Scientific classification
- Kingdom: Plantae
- Clade: Embryophytes
- Clade: Tracheophytes
- Clade: Spermatophytes
- Clade: Angiosperms
- Clade: Eudicots
- Clade: Rosids
- Order: Fabales
- Family: Fabaceae
- Subfamily: Caesalpinioideae
- Clade: Mimosoid clade
- Genus: Acacia
- Species: A. trinervata
- Binomial name: Acacia trinervata Sieber ex DC.
- Synonyms: Acacia cunninghamii Sweet Acacia elongata var. angustifolia (Benth.) Maiden Acacia trinervata var. angustifolia Benth. Acacia trinervata var. brevifolia Benth. Racosperma trinervatum (Sieber ex DC.) Pedley

= Acacia trinervata =

- Genus: Acacia
- Species: trinervata
- Authority: Sieber ex DC.
- Synonyms: Acacia cunninghamii Sweet, Acacia elongata var. angustifolia (Benth.) Maiden, Acacia trinervata var. angustifolia Benth., Acacia trinervata var. brevifolia Benth., Racosperma trinervatum (Sieber ex DC.) Pedley

Species of legume

Acacia trinervata commonly known as three-veined wattle, is a species of flowering plant in the family Fabaceae and the subgenus Phyllodineae. It is a tall shrub with angular branchlets, bright yellow flowers and grows in New South Wales.

==Description==
Acacia trinervata is an erect or spreading shrub growing to a height of 1.5-3 m. Its branchlets are smooth and angle towards the apex. The phyllodes are very narrowly elliptic to linear with a pointed sharp tip, 1.5-5 cm long, 1-3 mm wide and 2 or 3 prominent longitudinal veins. There is an inconspicuous gland 0–3 mm above the base, and the pulvinus is less than 1 mm long. The inflorescences are simple, occurring singly in the phyllode axils on peduncles about 10–20 mm long. The 20 to 30 bright yellow flowers are 5 to 7.5 mm in diameter.
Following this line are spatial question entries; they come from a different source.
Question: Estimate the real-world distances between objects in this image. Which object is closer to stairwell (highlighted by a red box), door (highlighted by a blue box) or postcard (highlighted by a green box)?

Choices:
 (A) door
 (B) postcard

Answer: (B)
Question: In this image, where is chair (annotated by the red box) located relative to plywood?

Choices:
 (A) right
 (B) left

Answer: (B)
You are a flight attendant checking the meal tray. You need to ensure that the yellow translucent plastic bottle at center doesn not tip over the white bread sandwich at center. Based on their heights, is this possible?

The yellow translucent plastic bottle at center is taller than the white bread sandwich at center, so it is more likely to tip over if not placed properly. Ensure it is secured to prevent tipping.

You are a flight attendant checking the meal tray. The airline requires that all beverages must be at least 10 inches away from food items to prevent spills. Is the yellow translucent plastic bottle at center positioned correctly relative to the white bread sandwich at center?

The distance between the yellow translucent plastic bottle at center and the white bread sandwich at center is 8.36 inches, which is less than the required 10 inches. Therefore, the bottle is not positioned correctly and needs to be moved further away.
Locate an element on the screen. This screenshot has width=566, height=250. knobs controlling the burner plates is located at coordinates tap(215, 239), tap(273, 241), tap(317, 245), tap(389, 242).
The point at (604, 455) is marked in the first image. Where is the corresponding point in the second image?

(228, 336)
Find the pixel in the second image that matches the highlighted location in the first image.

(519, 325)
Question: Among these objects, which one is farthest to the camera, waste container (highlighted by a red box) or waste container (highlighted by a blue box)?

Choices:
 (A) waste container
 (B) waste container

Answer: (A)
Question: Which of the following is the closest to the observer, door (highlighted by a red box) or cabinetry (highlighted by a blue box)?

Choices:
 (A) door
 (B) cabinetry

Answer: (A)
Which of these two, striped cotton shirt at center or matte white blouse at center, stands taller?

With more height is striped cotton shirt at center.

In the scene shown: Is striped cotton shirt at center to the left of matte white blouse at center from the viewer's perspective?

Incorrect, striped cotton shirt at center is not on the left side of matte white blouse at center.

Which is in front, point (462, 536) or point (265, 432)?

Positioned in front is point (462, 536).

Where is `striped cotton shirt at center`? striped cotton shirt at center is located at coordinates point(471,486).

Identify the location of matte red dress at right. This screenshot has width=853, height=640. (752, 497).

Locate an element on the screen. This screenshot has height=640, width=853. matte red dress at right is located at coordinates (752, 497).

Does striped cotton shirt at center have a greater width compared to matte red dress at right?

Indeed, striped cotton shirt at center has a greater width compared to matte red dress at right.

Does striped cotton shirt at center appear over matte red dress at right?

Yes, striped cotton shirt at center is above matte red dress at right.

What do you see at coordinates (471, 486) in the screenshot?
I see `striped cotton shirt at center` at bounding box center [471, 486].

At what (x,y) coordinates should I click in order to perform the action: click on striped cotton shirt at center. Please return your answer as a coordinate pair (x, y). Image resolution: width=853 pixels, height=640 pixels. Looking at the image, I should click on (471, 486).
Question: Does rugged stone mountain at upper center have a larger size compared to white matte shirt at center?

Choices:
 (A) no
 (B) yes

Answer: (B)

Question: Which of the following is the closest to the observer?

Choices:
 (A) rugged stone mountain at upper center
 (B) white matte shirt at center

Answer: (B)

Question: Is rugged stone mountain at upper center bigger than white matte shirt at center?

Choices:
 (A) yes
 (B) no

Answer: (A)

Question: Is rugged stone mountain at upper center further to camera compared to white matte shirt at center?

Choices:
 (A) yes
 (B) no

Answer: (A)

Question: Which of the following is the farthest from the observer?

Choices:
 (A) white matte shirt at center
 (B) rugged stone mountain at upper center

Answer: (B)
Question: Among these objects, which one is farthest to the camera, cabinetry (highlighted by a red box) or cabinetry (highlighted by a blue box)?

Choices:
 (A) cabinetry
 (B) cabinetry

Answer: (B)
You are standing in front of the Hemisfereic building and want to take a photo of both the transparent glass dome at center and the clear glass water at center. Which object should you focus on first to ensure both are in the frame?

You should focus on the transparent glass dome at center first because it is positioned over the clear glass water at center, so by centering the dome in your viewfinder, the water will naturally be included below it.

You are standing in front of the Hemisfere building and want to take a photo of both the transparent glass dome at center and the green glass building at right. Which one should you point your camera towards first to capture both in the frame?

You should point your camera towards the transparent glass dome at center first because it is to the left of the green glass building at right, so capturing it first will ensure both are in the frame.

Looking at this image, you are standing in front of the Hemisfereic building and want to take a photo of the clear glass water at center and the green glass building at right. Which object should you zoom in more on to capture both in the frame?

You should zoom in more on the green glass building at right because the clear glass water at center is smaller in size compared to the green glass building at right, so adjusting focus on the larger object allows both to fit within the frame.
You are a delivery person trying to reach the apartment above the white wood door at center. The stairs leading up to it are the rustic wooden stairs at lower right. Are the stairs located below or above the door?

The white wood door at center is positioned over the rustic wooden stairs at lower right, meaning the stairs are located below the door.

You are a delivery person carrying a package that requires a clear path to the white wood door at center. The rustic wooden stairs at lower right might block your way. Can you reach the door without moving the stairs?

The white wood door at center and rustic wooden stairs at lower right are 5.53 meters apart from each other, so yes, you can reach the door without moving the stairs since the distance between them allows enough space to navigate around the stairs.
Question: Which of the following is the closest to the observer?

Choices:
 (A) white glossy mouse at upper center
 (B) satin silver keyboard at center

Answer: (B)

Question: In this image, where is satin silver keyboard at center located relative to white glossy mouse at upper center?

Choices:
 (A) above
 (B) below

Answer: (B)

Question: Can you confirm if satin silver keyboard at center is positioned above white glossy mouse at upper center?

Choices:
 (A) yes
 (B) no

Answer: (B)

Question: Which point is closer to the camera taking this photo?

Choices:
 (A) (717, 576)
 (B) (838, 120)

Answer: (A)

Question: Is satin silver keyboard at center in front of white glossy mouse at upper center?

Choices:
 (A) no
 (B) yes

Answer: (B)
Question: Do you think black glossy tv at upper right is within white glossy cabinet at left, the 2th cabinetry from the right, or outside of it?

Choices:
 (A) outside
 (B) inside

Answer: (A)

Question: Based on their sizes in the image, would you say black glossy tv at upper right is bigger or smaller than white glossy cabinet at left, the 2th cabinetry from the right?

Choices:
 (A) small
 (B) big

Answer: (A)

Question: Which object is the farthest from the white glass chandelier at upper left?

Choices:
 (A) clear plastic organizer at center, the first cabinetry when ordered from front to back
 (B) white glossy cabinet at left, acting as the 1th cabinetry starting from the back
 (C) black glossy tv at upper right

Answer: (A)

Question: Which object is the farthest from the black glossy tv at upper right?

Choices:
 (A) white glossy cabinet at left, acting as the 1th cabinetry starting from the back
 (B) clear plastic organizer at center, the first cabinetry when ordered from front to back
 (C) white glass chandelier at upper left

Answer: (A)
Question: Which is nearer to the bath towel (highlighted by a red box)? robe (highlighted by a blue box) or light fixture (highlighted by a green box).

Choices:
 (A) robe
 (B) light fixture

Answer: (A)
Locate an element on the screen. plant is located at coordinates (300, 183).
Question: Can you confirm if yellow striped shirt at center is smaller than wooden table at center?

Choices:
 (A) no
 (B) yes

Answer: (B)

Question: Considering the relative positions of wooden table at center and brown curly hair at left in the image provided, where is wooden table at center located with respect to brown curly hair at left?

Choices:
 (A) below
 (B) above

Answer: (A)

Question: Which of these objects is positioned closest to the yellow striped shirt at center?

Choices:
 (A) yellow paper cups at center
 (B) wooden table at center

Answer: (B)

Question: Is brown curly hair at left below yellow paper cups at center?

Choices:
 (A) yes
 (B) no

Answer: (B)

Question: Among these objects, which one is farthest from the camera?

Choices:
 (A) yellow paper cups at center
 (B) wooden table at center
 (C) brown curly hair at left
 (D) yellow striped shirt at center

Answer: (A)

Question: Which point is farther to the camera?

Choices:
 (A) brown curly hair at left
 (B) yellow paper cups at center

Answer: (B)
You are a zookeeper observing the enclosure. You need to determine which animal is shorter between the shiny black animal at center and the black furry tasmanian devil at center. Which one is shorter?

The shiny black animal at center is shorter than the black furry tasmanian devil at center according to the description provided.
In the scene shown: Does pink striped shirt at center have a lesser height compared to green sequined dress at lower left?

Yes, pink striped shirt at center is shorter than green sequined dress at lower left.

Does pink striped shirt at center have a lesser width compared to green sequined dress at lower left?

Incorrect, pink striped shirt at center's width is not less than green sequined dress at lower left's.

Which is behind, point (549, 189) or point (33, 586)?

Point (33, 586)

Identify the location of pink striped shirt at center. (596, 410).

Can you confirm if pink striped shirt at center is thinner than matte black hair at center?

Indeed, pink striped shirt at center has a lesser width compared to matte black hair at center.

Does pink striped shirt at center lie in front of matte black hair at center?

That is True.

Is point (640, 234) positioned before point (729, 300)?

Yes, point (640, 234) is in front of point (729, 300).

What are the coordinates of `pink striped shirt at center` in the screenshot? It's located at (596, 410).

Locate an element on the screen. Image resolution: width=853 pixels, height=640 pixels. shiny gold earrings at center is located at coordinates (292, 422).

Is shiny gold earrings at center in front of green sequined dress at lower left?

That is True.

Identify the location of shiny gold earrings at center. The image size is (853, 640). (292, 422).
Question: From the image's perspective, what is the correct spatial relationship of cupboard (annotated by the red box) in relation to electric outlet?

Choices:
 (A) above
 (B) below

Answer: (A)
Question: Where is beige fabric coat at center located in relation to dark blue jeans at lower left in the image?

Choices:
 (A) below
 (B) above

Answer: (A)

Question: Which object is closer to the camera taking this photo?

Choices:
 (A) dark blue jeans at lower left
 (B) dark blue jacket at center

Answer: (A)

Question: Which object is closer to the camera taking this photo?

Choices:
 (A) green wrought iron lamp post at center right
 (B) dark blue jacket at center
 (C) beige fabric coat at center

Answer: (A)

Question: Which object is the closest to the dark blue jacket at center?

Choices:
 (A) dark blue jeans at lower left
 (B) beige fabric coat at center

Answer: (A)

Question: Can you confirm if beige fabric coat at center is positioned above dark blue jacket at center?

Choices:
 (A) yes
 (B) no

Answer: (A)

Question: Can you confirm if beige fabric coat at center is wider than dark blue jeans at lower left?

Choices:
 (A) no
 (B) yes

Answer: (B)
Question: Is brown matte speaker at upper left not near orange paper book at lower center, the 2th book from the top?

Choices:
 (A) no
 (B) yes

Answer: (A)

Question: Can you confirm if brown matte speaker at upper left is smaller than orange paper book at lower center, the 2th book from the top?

Flowering occurs from March to June and the fruit is a papery to thinly leathery pod, slightly swollen above the seed, minutely hairy, 6-12 cm long and 1-3 mm wide.

==Distribution==
Three-veined wattle grows in open forest on sandstone and shale and is endemic to New South Wales and restricted to western Sydney and the lower Blue Mountains.

==Taxonomy and naming==
The species was first described in 1825 by Franz Sieber, and the specific epithet trinervata derives from the Latin for "three veined".